• **Supplied data**
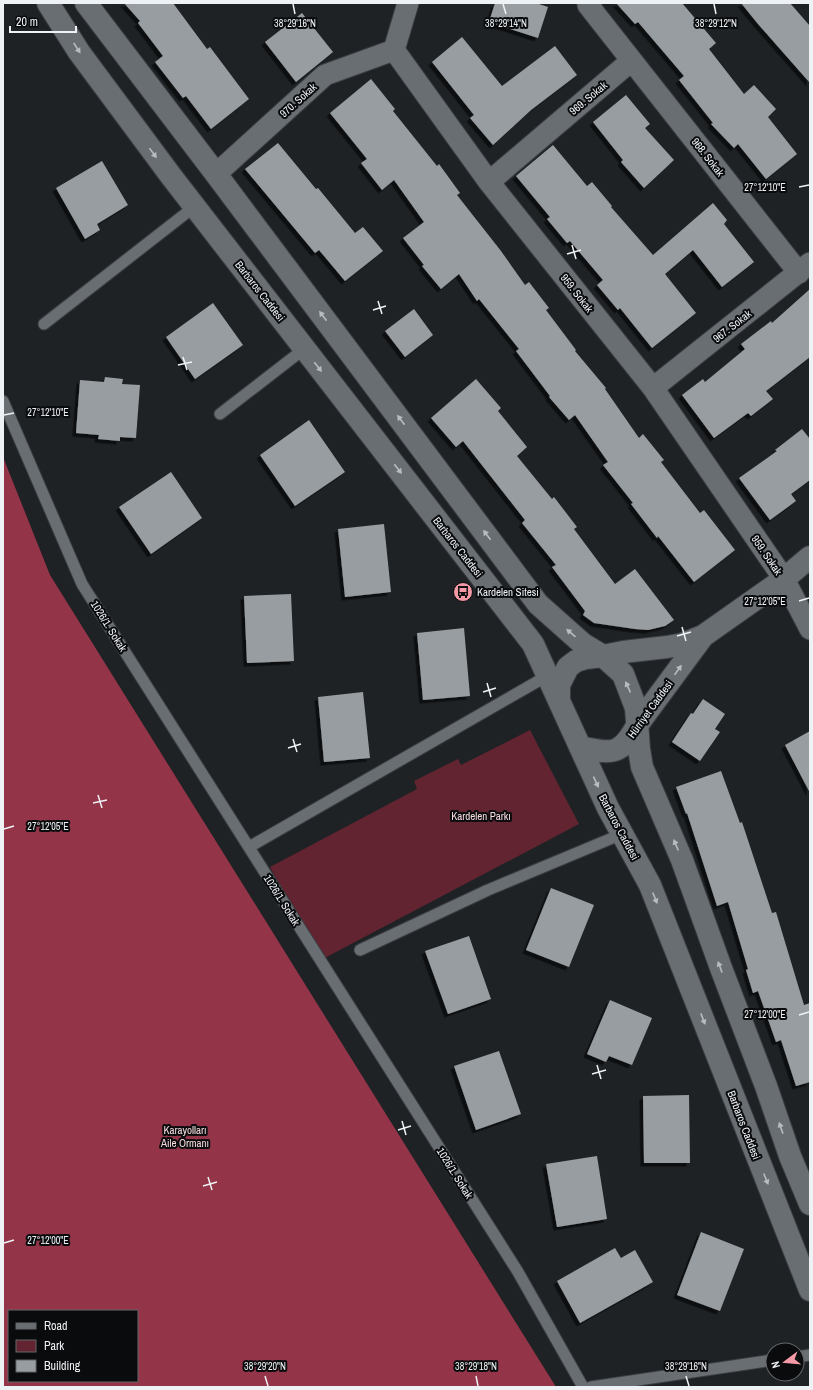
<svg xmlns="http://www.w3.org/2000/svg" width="813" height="1390" font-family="'Archivo Narrow',sans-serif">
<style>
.green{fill:#612430}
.forest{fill:#933448;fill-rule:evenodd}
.building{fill:#979da1;filter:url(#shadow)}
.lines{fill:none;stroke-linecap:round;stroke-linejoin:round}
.service-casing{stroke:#3b3e42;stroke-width:13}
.minor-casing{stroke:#3b3e42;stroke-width:23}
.tertiary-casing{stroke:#3b3e42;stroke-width:24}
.secondary-casing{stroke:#3b3e42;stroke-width:24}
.service{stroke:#696e73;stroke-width:11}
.minor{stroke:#696e73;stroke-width:21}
.tertiary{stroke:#696e73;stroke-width:22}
.secondary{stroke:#696e73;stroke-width:22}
.oneway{fill:#b9bdc1}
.ticks{fill:none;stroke:#eff2f5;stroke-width:1.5}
.labels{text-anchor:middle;stroke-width:4;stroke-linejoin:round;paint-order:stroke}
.street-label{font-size:11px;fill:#eff2f5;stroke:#090b0d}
.poi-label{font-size:11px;fill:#eff2f5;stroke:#090b0d;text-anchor:start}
.park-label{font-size:11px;fill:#f6dadd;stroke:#090b0d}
.ticks-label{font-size:10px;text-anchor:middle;fill:#eff2f5;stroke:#090b0d;stroke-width:4;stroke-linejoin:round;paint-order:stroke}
</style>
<defs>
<filter id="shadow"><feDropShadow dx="-3.5" dy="3.5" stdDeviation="0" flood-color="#0009"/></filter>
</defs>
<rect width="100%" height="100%" fill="#1e2225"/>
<path class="green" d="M 530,730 L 579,824 L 319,961 L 270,867 L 417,789 L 414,781 L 458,759 L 461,765 Z"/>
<path class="forest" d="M 3,457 L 50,575 L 556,1387 L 3,1387 ZM 9,1311 L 137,1311 L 137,1381 L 9,1381 Z"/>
<path class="building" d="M 124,3 L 173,3 L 207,49 L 210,47 L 249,99 L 211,129 L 186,96 L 183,98 L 155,62 L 163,56 L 138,23 L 140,21 Z
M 495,3 L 536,3 L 548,7 L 538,38 L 489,22 Z
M 616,3 L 682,3 L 716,43 L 709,49 L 744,94 L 754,85 L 776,109 L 768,117 L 797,154 L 766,179 L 738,144 L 734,148 L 711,124 L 713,123 L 679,80 L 684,76 L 638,22 L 635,24 Z
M 741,3 L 790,3 L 810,26 L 810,83 L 758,24 Z
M 302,13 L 333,52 L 296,82 L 265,42 Z
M 462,37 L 502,86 L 555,46 L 577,75 L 531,110 L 493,145 L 470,118 L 474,115 L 432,62 Z
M 371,79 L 395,109 L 393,111 L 437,166 L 439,164 L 460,193 L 457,195 L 501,251 L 525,285 L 529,282 L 549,308 L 546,310 L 576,350 L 575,351 L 606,388 L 605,389 L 639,438 L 643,434 L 664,460 L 661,462 L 700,513 L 704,510 L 735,550 L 694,582 L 658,536 L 657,538 L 631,504 L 633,503 L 603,465 L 608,462 L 575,415 L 569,420 L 549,397 L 550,396 L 516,351 L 519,349 L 479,299 L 477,301 L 459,274 L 441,289 L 422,266 L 424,265 L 403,238 L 424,222 L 394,180 L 382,190 L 361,163 L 367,159 L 330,113 Z
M 626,95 L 650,124 L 645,128 L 674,160 L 644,188 L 621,162 L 623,160 L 593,122 Z
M 278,143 L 316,189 L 318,188 L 355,233 L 363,227 L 383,251 L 345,281 L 319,250 L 315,253 L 245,169 Z
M 553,145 L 587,186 L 592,182 L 612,206 L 611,207 L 653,255 L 713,203 L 727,220 L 724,224 L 754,262 L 722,287 L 693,250 L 665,274 L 696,313 L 652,348 L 620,308 L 618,310 L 597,285 L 603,280 L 570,241 L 567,243 L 547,219 L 550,217 L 516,176 Z
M 102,161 L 128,205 L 97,224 L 100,230 L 85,239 L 56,188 Z
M 810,289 L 810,357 L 766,391 L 773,399 L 751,416 L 748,413 L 714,438 L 682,395 L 703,379 L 705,382 L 745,349 L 741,344 L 771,321 L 772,323 Z
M 213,303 L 243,345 L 195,379 L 166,337 Z
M 414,309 L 433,335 L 405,357 L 385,331 Z
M 105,377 L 123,379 L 122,384 L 140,385 L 136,438 L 120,437 L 120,441 L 98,439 L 99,435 L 76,433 L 80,380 L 104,382 Z
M 476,379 L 501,408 L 498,411 L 527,447 L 517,456 L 552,499 L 554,497 L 577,527 L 574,529 L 615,584 L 635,569 L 674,620 L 665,626 L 648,630 L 635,629 L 594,623 L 583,615 L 585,611 L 552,567 L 556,565 L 522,523 L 525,520 L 463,441 L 456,447 L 431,418 Z
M 309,420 L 345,472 L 295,506 L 260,455 Z
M 802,429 L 810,439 L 810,480 L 791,494 L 796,501 L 770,520 L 739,478 L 777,451 L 775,450 Z
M 171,472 L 202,518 L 151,554 L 119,507 Z
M 384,524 L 391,592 L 345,597 L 338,529 Z
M 291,594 L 294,661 L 247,663 L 244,596 Z
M 464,628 L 470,696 L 423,700 L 417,633 Z
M 363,692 L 370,758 L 324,762 L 318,697 Z
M 703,699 L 725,714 L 715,729 L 720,732 L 700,761 L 672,742 L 691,713 L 693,714 Z
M 810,731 L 810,793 L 785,745 Z
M 721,771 L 740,823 L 742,822 L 772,913 L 776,912 L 804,1005 L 810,1003 L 810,1082 L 796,1086 L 781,1040 L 776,1042 L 758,991 L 753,993 L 746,970 L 748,969 L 728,902 L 717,906 L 687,813 L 686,814 L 676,787 Z
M 551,888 L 594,905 L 569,967 L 526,950 Z
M 469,936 L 491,999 L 448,1014 L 425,951 Z
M 610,1000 L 652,1018 L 632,1065 L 609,1056 L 606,1062 L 587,1054 Z
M 499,1051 L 521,1114 L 476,1130 L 454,1066 Z
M 689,1095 L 690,1163 L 644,1163 L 643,1096 Z
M 597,1156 L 607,1219 L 557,1227 L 546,1164 Z
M 701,1232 L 744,1249 L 720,1311 L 677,1295 Z
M 615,1248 L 621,1258 L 635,1250 L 653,1282 L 580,1323 L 557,1281 Z"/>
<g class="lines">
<defs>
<path id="service" d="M 44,324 L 194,207
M 3,401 L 82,584 L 518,1272 L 583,1387
M 220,414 L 304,349
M 249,847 L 547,676
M 360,950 L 488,890 L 622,834
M 797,1357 L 810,1355
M 591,1387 L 773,1360"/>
<path id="minor" d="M 591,3 L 588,5 L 799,273
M 394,50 L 489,182 L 653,388 L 784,579 L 810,629
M 394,50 L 408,3
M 216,174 L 325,75 L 394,50
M 489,182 L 631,61
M 653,388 L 810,263"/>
<path id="tertiary" d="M 603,656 L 623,652 L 667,647 L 683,644 L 703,636 L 784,579 L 810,557
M 638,724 L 703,636"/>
<path id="secondary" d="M 48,3 L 79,52 L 171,176 L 533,644 L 608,808 L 650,885 L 810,1290
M 86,3 L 216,174 L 538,604 L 583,644 L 603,656 L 623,674 L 636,708 L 639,749 L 642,767 L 682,860 L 721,968 L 766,1086 L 790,1156 L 810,1204
M 559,701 L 559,685 L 568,667 L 576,661 L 586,658 L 603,656
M 580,747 C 612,754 621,756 638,724"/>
</defs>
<use href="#service" class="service-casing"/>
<use href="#minor" class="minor-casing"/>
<use href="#tertiary" class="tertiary-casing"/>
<use href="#secondary" class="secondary-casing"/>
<use href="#service" class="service"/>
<use href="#minor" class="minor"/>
<use href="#tertiary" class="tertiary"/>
<use href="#secondary" class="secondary"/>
</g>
<defs><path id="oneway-solid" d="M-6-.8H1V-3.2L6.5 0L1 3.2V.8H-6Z"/></defs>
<g class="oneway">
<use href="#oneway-solid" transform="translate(77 48) rotate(57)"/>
<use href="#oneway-solid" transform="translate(153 153) rotate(54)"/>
<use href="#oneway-solid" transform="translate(323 316) rotate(-127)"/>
<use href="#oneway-solid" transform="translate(318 367) rotate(52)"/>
<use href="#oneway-solid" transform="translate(401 420) rotate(-127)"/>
<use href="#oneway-solid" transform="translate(398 469) rotate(52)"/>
<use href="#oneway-solid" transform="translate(487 535) rotate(-127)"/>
<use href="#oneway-solid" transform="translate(571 633) rotate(-139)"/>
<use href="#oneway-solid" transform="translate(678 670) rotate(-54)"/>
<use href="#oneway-solid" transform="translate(628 687) rotate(-114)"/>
<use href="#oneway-solid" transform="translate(596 782) rotate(65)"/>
<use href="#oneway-solid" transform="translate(676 845) rotate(-113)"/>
<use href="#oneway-solid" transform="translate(655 898) rotate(68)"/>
<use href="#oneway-solid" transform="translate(720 967) rotate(-110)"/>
<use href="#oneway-solid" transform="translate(703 1019) rotate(69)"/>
<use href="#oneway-solid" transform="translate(781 1128) rotate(-109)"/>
<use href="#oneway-solid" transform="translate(766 1179) rotate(68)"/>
</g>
<path class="ticks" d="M 293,4 L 295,14M 503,4 L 506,14M 714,4 L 716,14M 799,187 L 809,185M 572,245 L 576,259M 567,254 L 581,250M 378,301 L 382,314M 373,310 L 386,306M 183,357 L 187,370M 178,365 L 192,362M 4,415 L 14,413M 799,601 L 809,598M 682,627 L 686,641M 677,636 L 691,632M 487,683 L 491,697M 483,692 L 496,688M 293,739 L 297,752M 288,748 L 301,744M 98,795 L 102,808M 93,803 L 107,800M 4,829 L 14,826M 799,1015 L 809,1012M 597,1065 L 601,1079M 592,1074 L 606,1070M 402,1121 L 406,1135M 398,1130 L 411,1126M 208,1177 L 212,1190M 203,1186 L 217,1182M 4,1243 L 14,1240M 265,1376 L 268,1386M 476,1376 L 478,1386M 686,1376 L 689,1386"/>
<defs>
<symbol id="bus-disc" viewBox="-11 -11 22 22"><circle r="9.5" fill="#f49aa6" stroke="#090b0d"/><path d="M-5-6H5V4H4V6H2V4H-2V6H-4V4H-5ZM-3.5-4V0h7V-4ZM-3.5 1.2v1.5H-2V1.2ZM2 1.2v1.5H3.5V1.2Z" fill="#111"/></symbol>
</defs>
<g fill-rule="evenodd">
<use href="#bus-disc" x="452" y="581" width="22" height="22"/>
</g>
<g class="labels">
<g class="street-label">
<text transform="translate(588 98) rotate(-40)" y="4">969. Sokak</text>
<text transform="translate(298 100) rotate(-42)" y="4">970. Sokak</text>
<text transform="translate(708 157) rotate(52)" y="4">968. Sokak</text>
<text transform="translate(260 291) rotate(52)" y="4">Barbaros Caddesi</text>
<text transform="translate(577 293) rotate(52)" y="4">959. Sokak</text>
<text transform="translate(732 326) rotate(-38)" y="4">967. Sokak</text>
<text transform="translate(458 547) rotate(52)" y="4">Barbaros Caddesi</text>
<text transform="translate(767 555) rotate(56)" y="4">959. Sokak</text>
<text transform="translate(109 626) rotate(58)" y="4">1026/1. Sokak</text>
<text transform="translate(650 709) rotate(-54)" y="4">Hürriyet Caddesi</text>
<text transform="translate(619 827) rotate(62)" y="4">Barbaros Caddesi</text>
<text transform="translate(282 900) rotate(58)" y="4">1026/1. Sokak</text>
<text transform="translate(744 1125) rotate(69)" y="4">Barbaros Caddesi</text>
<text transform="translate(455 1173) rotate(58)" y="4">1026/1. Sokak</text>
</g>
<g class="poi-label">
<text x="477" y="596">Kardelen Sitesi</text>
</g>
<g class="park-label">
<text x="481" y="820">Kardelen Parkı</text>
<text x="185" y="1134">Karayolları<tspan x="185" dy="13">Aile Ormanı</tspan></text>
</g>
</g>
<g class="ticks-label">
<text x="295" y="27">38°29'16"N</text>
<text x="506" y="27">38°29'14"N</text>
<text x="716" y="27">38°29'12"N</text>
<text x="765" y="191">27°12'10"E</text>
<text x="48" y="416">27°12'10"E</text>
<text x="765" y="605">27°12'05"E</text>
<text x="48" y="830">27°12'05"E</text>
<text x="765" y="1018">27°12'00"E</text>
<text x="48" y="1244">27°12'00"E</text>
<text x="265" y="1370">38°29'20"N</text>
<text x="476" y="1370">38°29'18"N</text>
<text x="686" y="1370">38°29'16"N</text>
</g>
<rect width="813" height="1390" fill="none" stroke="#eff2f5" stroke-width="8"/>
<rect x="8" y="1310" width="130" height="72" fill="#090b0d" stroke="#65676a"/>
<rect x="16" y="1323" width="20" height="6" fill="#696e73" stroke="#65676a"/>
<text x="44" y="1330" font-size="12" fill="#eff2f5">Road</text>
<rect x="16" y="1340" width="20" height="12" fill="#612430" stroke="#65676a"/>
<text x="44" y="1350" font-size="12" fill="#eff2f5">Park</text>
<rect x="16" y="1360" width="20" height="12" fill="#979da1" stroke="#65676a"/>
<text x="44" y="1370" font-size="12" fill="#eff2f5">Building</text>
<g transform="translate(785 1362) rotate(254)"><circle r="19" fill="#090b0d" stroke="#65676a"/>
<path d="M0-3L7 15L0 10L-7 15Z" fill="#f49aa6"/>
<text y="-6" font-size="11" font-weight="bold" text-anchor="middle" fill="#eff2f5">N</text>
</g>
<path d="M10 26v6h66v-6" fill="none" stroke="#eff2f5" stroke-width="2"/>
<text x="16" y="26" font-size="12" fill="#eff2f5" stroke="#090b0d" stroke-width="3" paint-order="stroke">20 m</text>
</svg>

• **Problem details**
Find the lines above that contain the string "casing" and answer with how many there are, nothing else.

• **Reply to the exercise**
8